▶ **Document segment**:
§ §

Database Replication Explained: Techniques and Challenges


Database Replication
Introduction
The term "database replication" Most of the time, it is associated with database scaling.
Simply put, it means copying the database and placing it on different machines so we can handle the load resulting from scaling.
Before we dive into replication methods, let’s go over some important terms.
Leader and Follower
Basically, in database replication, we use the term “Leader” for the database instance that the user writes to directly and, in some cases, may reads from. The “Follower” refers to the database instance that the user reads from.
But wait, how do we ensure consistency when reading from the Follower? Well, to achieve the consistency that a single database instance provides, we will face challenges, but we are forced to find a solution to handle the load, remember?
However, the Leader simply writes to the followers. So, it’s basically like this:
And when we talk about communication between two nodes via network, this is where sync and async come in.
Synchronous vs Asynchronous Replication
The replication happens in two ways sync and async, each one has advantage and disadvantage
Lets take a look on the following diagram that showing a user making an update query on a point of time then the leader store the data and send it to two followers, one in a sync way and another for async way (this way is called semi-synchronous), we see that the user gets a feedback before the second follower store the data
So from the diagram We can conclude some advantages and disadvantages for both ways,
Synchronous way
Advantages:
The follower is guaranteed to have an up-to-date copy of the data (Consistency)

§ §

▶ **Raw data**:
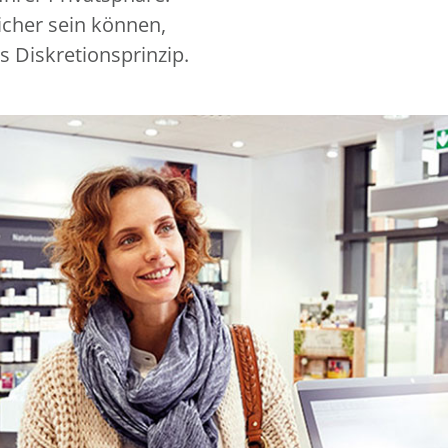
icher sein können,
s Diskretionsprinzip.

§ §

▶ **Task prompt**:
In the database replication article, what is the arrangement called in which the leader sends data to one follower synchronously and to another asynchronously?

▶ **Answer space**:
Semi-synchronous replication.